So tired…
3.12.24
Okay… the passed few days has caught up with me and I am exhausted. Even though I have been sleeping, for the most part, last night was the exception but I had every intention. Last night at 3:30am Chimmie was having a dream and let out the saddest loudest howl, she had done this two other times. It scared me to death of course because I was in deep sleep and she was laying on me. I gently shook her with a hand and said her name to wake her up but she didn’t right away, she howled for almost a minute. When she woke up she was fine, happy even hopped down got a drink came back and pounced as normal. She went back to sleep and I just laid there. I wonder what she could be dreaming that is so sad or scary? Where does she go?
My body feels so heavy today, I need to take a nap. I have grounded, removed negative energy, drank all my am drinks and vitamins. Should probably have toast or something next.
I’m going through a little headache with Mercari and a sale I made last week.

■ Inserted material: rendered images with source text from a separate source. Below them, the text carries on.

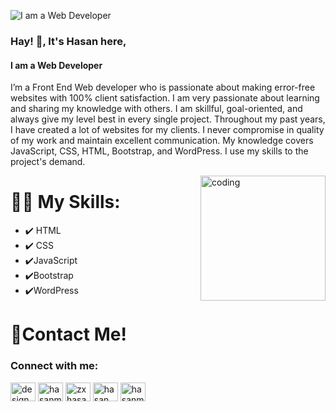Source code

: ![I am a Web Developer](https://media-exp1.licdn.com/dms/image/C5616AQFPYRQv4u-t9g/profile-displaybackgroundimage-shrink_350_1400/0/1658500641891?e=1663804800&v=beta&t=_ha560Okv04LrjqLH9TRPMvK4a7rrQWI4K1mPrCsRr8)

### Hay! 👋, It's Hasan here,
#### I am a Web Developer


I’m a Front End Web developer who is passionate about making error-free websites with 100% client satisfaction. I am very passionate about learning and sharing my knowledge with others. I am skillful, goal-oriented, and always give my level best in every single project. Throughout my past years, I have created a lot of websites for my clients. I never compromise in quality of my work and maintain excellent communication. My knowledge covers JavaScript, CSS, HTML, Bootstrap, and WordPress. I use my skills to the project's demand.


<img align="right" alt="coding" width="200" src="https://c.tenor.com/BqbIhT4Mb7cAAAAd/programmer-rounded-edges.gif">

# 👨‍💻 My Skills:  
- ✔️ HTML
- ✔️ CSS
- ✔️JavaScript
- ✔️Bootstrap
- ✔️WordPress



# 📍Contact Me!
<h3 align="left">Connect with me:</h3>
<p align="left">
<a href="https://codepen.io/designwithhasan" target="blank"><img align="center" src="https://raw.githubusercontent.com/rahuldkjain/github-profile-readme-generator/master/src/images/icons/Social/codepen.svg" alt="designwithhasan" height="30" width="40" /></a>
<a href="https://twitter.com/hasanmahmudblac" target="blank"><img align="center" src="https://raw.githubusercontent.com/rahuldkjain/github-profile-readme-generator/master/src/images/icons/Social/twitter.svg" alt="hasanmahmudblac" height="30" width="40" /></a>
<a href="https://linkedin.com/in/zxhasanmahmud" target="blank"><img align="center" src="https://raw.githubusercontent.com/rahuldkjain/github-profile-readme-generator/master/src/images/icons/Social/linked-in-alt.svg" alt="zxhasanmahmud" height="30" width="40" /></a>
<a href="https://fb.com/hasan.mahmud.v" target="blank"><img align="center" src="https://raw.githubusercontent.com/rahuldkjain/github-profile-readme-generator/master/src/images/icons/Social/facebook.svg" alt="hasan.mahmud.v" height="30" width="40" /></a>
<a href="https://instagram.com/hasanmahmudblac" target="blank"><img align="center" src="https://raw.githubusercontent.com/rahuldkjain/github-profile-readme-generator/master/src/images/icons/Social/instagram.svg" alt="hasanmahmudblac" height="30" width="40" /></a>
</p>
 





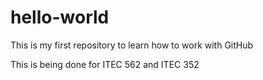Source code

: # hello-world
This is my first repository to learn how to work with GitHub

This is being done for ITEC 562 and ITEC 352

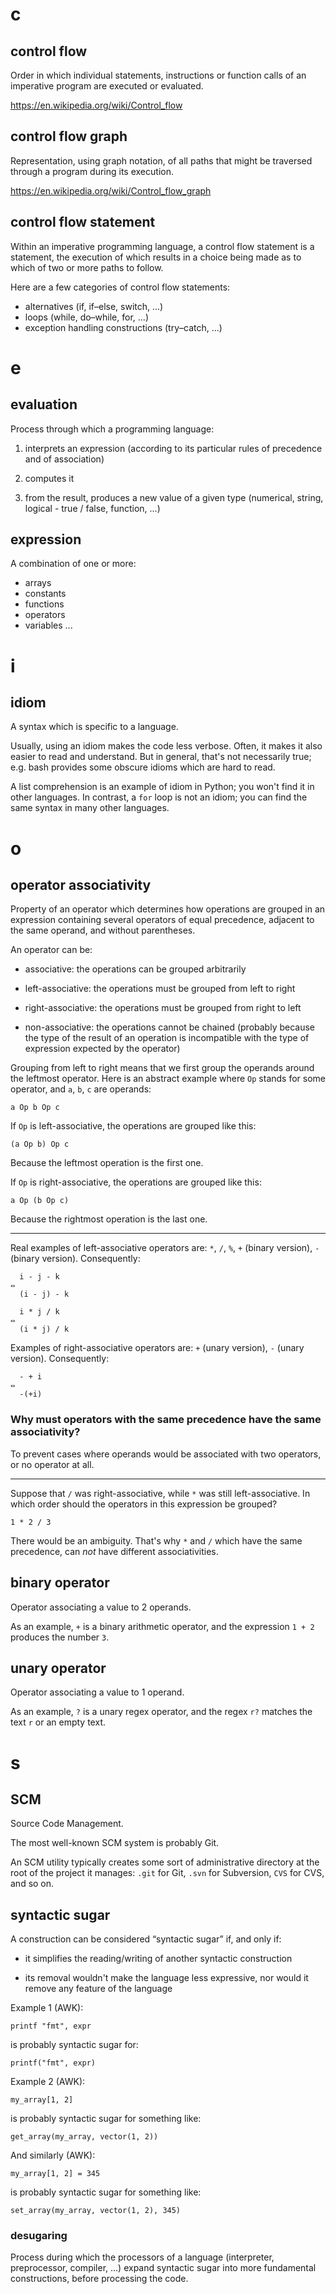 # c
## control flow

Order  in which  individual statements,  instructions  or function  calls of  an
imperative program are executed or evaluated.

<https://en.wikipedia.org/wiki/Control_flow>

## control flow graph

Representation,  using graph  notation, of  all  paths that  might be  traversed
through a program during its execution.

<https://en.wikipedia.org/wiki/Control_flow_graph>

## control flow statement

Within  an  imperative programming  language,  a  control  flow statement  is  a
statement, the execution of which results in  a choice being made as to which of
two or more paths to follow.

Here are a few categories of control flow statements:

   - alternatives (if, if–else,  switch, ...)
   - loops (while, do–while, for, ...)
   - exception handling constructions (try–catch,  ...)

##
# e
## evaluation

Process through which a programming language:

   1. interprets an expression (according to its particular rules of precedence
      and of association)

   2. computes it

   3. from the result, produces a new value of a given type (numerical, string,
      logical - true / false, function, ...)

## expression

A combination of one or more:

   - arrays
   - constants
   - functions
   - operators
   - variables
   ...

##
# i
## idiom

A syntax which is specific to a language.

Usually, using an  idiom makes the code  less verbose.  Often, it  makes it also
easier to  read and understand.   But in  general, that's not  necessarily true;
e.g. bash provides some obscure idioms which are hard to read.

A list  comprehension is an  example of  idiom in Python;  you won't find  it in
other languages.  In  contrast, a `for` loop  is not an idiom; you  can find the
same syntax in many other languages.

##
# o
## operator associativity

Property  of an  operator  which determines  how operations  are  grouped in  an
expression containing  several operators  of equal  precedence, adjacent  to the
same operand, and without parentheses.

An operator can be:

   - associative: the operations can be grouped arbitrarily

   - left-associative: the operations must be grouped from left to right
   - right-associative: the operations must be grouped from right to left

   - non-associative: the operations cannot be chained (probably because
     the type of the result of an operation is incompatible with the type of
     expression expected by the operator)

Grouping from left  to right means that  we first group the  operands around the
leftmost  operator.  Here  is an  abstract example  where `Op`  stands for  some
operator, and `a`, `b`, `c` are operands:

    a Op b Op c

If `Op` is left-associative, the operations are grouped like this:

    (a Op b) Op c

Because the leftmost operation is the first one.

If `Op` is right-associative, the operations are grouped like this:

    a Op (b Op c)

Because the rightmost operation is the last one.

---

Real  examples of  left-associative operators  are: `*`,  `/`, `%`,  `+` (binary
version), `-` (binary version).  Consequently:

      i - j - k
    ⇔
      (i - j) - k

      i * j / k
    ⇔
      (i * j) / k

Examples of  right-associative operators  are: `+`  (unary version),  `-` (unary
version).  Consequently:

      - + i
    ⇔
      -(+i)

### Why must operators with the same precedence have the same associativity?

To prevent  cases where operands would  be associated with two  operators, or no
operator at all.

---

Suppose that `/` was right-associative, while `*` was still left-associative.
In which order should the operators in this expression be grouped?

    1 * 2 / 3

There  would be  an ambiguity.   That's  why `*`  and  `/` which  have the  same
precedence, can *not* have different associativities.

##
## binary operator

Operator associating a value to 2 operands.

As an example, `+`  is a binary arithmetic operator, and the  expression `1 + 2`
produces the number `3`.

## unary operator

Operator associating a value to 1 operand.

As an  example, `?` is a  unary regex operator,  and the regex `r?`  matches the
text `r` or an empty text.

##
# s
## SCM

Source Code Management.

The most well-known SCM system is probably Git.

An SCM  utility typically creates some  sort of administrative directory  at the
root of the project it manages: `.git` for Git, `.svn` for Subversion, `CVS` for
CVS, and so on.

## syntactic sugar

A construction can be considered “syntactic sugar” if, and only if:

   - it simplifies the reading/writing of another syntactic construction

   - its removal wouldn't make the language less expressive, nor would it remove
     any feature of the language

Example 1 (AWK):

    printf "fmt", expr

is probably syntactic sugar for:

    printf("fmt", expr)

Example 2 (AWK):

    my_array[1, 2]

is probably syntactic sugar for something like:

    get_array(my_array, vector(1, 2))

And similarly (AWK):

    my_array[1, 2] = 345

is probably syntactic sugar for something like:

    set_array(my_array, vector(1, 2), 345)

### desugaring

Process during  which the processors  of a language  (interpreter, preprocessor,
compiler,  ...)  expand syntactic  sugar  into  more fundamental  constructions,
before processing the code.
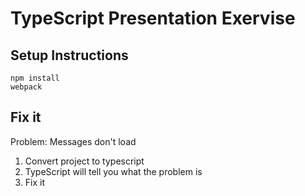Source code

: # TypeScript Presentation Exervise

## Setup Instructions

    npm install
    webpack

## Fix it

Problem: Messages don't load

1. Convert project to typescript
2. TypeScript will tell you what the problem is
3. Fix it
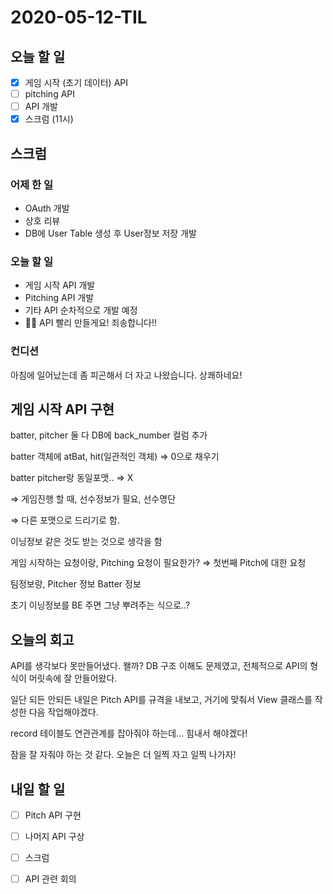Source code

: # 2020-05-12-TIL

## 오늘 할 일

- [x] 게임 시작 (초기 데이터) API
- [ ] pitching API
- [ ] API 개발
- [x] 스크럼 (11시)

## 스크럼

### 어제 한 일

- OAuth 개발
- 상호 리뷰
- DB에 User Table 생성 후 User정보 저장 개발

### 오늘 할 일

- 게임 시작 API 개발
- Pitching API 개발
- 기타 API 순차적으로 개발 예정
- 🙇‍♂️ API 빨리 만들게요! 죄송합니다!!

### 컨디션

아침에 일어났는데 좀 피곤해서 더 자고 나왔습니다. 상쾌하네요!

## 게임 시작 API 구현

batter, pitcher 둘 다 DB에 back_number 컬럼 추가

batter 객체에 atBat, hit(일관적인 객체) ⇒ 0으로 채우기

batter pitcher랑 동일포맷.. ⇒ X

⇒ 게임진행 할 때, 선수정보가 필요, 선수명단

⇒ 다른 포맷으로 드리기로 함.

이닝정보 같은 것도 받는 것으로 생각을 함

게임 시작하는 요청이랑, Pitching 요청이 필요한가? ⇒ 첫번째 Pitch에 대한 요청

팀정보랑, Pitcher 정보 Batter 정보

초기 이닝정보를 BE 주면 그냥 뿌려주는 식으로..?

## 오늘의 회고

API를 생각보다 못만들어냈다. 왤까? DB 구조 이해도 문제였고, 전체적으로 API의 형식이 머릿속에 잘 안들어왔다.

일단 되든 안되든 내일은 Pitch API를 규격을 내보고, 거기에 맞춰서 View 클래스를 작성한 다음 작업해야겠다.

record 테이블도 연관관계를 잡아줘야 하는데... 힘내서 해야겠다!

잠을 잘 자줘야 하는 것 같다. 오늘은 더 일찍 자고 일찍 나가자!

## 내일 할 일

- [ ] Pitch API 구현
- [ ] 나머지 API 구상
- [ ] 스크럼
- [ ] API 관련 회의


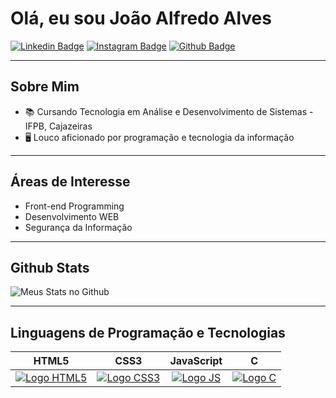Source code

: # Olá, eu sou João Alfredo Alves

[![Linkedin Badge](https://img.shields.io/badge/LinkedIn-0077B5?style=for-the-badge&logo=linkedin&logoColor=white&link=https://www.linkedin.com/in/joaoalfredoalves/)](https://www.linkedin.com/in/joaoalfredoalves/)
[![Instagram Badge](https://img.shields.io/badge/Instagram-E4405F?style=for-the-badge&logo=instagram&logoColor=white&link=https://www.instagram.com/joao.alfredo.a)](https://www.instagram.com/joao.alfredo.a)
[![Github Badge](https://img.shields.io/badge/GitHub-100000?style=for-the-badge&logo=github&logoColor=white)](https://github.com/JoaoAlfredoAlves)

---

## Sobre Mim

- 📚 Cursando Tecnologia em Análise e Desenvolvimento de Sistemas - IFPB, Cajazeiras
- 🖥️ Louco aficionado por programação e tecnologia da informação

---

## Áreas de Interesse

- Front-end Programming
- Desenvolvimento WEB
- Segurança da Informação

---

## Github Stats

![Meus Stats no Github](https://github-readme-stats.vercel.app/api?username=JoaoAlfredoAlves&theme=nightowl&show_icons=true&count_private=true&hide=stars)

---

## Linguagens de Programação e Tecnologias

HTML5 | CSS3 | JavaScript | C
:------: | :------: | :------: | :------:
[![Logo HTML5](https://img.shields.io/badge/HTML5-E34F26?style=for-the-badge&logo=html5&logoColor=white)](https://developer.mozilla.org/pt-BR/docs/Web/HTML) | [![Logo CSS3](https://img.shields.io/badge/CSS3-1572B6?style=for-the-badge&logo=css3&logoColor=white)](https://developer.mozilla.org/pt-BR/docs/Web/CSS) | [![Logo JS](https://img.shields.io/badge/JavaScript-323330?style=for-the-badge&logo=javascript&logoColor=F7DF1E)](https://developer.mozilla.org/pt-BR/docs/Web/JavaScript) | [![Logo C](https://img.shields.io/badge/C-00599C?style=for-the-badge&logo=c&logoColor=white)](https://docs.microsoft.com/pt-br/cpp/c-language/?view=msvc-170)
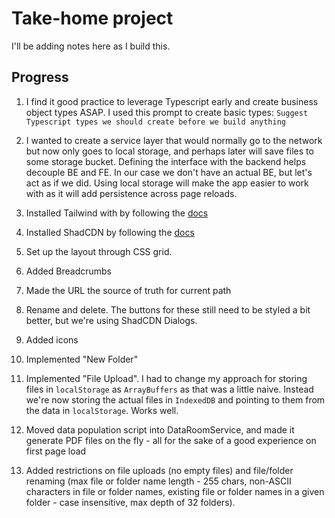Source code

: # Take-home project

I'll be adding notes here as I build this.

## Progress

1. I find it good practice to leverage Typescript early and create business object types ASAP. I used this prompt to create basic types:
   `Suggest Typescript types we should create before we build anything`

2. I wanted to create a service layer that would normally go to the network but now only goes to local storage, and perhaps later will save files to some storage bucket. Defining the interface with the backend helps decouple BE and FE. In our case we don't have an actual BE, but let's act as if we did. Using local storage will make the app easier to work with as it will add persistence across page reloads.

3. Installed Tailwind with by following the [docs](https://tailwindcss.com/docs/installation/using-vite)

4. Installed ShadCDN by following the [docs](https://ui.shadcn.com/docs/installation/vite)

5. Set up the layout through CSS grid.

6. Added Breadcrumbs

7. Made the URL the source of truth for current path

8. Rename and delete. The buttons for these still need to be styled a bit better, but we're using ShadCDN Dialogs.

9. Added icons

10. Implemented "New Folder"

11. Implemented "File Upload". I had to change my approach for storing files in `localStorage` as `ArrayBuffers` as that was a little naive. Instead we're now storing the actual files in `IndexedDB` and pointing to them from the data in `localStorage`. Works well.

12. Moved data population script into DataRoomService, and made it generate PDF files on the fly - all for the sake of a good experience on first page load

13. Added restrictions on file uploads (no empty files) and file/folder renaming (max file or folder name length - 255 chars, non-ASCII characters in file or folder names, existing file or folder names in a given folder - case insensitive, max depth of 32 folders).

It is a pain in my ass and I’m still upset. Long story short I lost out on a sale, and my item, the person cancelled during shipping and I didn’t have tracking number because I sent it large envelope which I didn’t realize, it doesn’t have a tracking number. So I couldn’t prove I sent it out except I sent them my receipt that did show date, time, and destination of pkg. I’m sure they recieved the item, but Mercari basically said time was up, cancelled the transaction, which deleted all coorspondense between me and them and my item for sale so…lol. Seems shady to me. So they get it for free I guess, as if it was a late pizza…except it wasn’t late…lesson learned the hard way. I will never not have a tracking number again and I’ll never send anything out before getting an acknowledgement from the buyer by sending them a text I am sending the item that day, so they have a second chance to cancel before it is sent out. I cannot believe the one time I didn’t have a tracking number out of 39 sales is the time someone wanted to cancel after I already shipped it…what are the odds? It would have been a breeze had I not shipped it, I would’ve just hit the cancellation button. I hope they love their ring 🫤. I guess this energy has been weighing me down as well.
I came on to say no art dump today…now I’m going to try and recover from it all.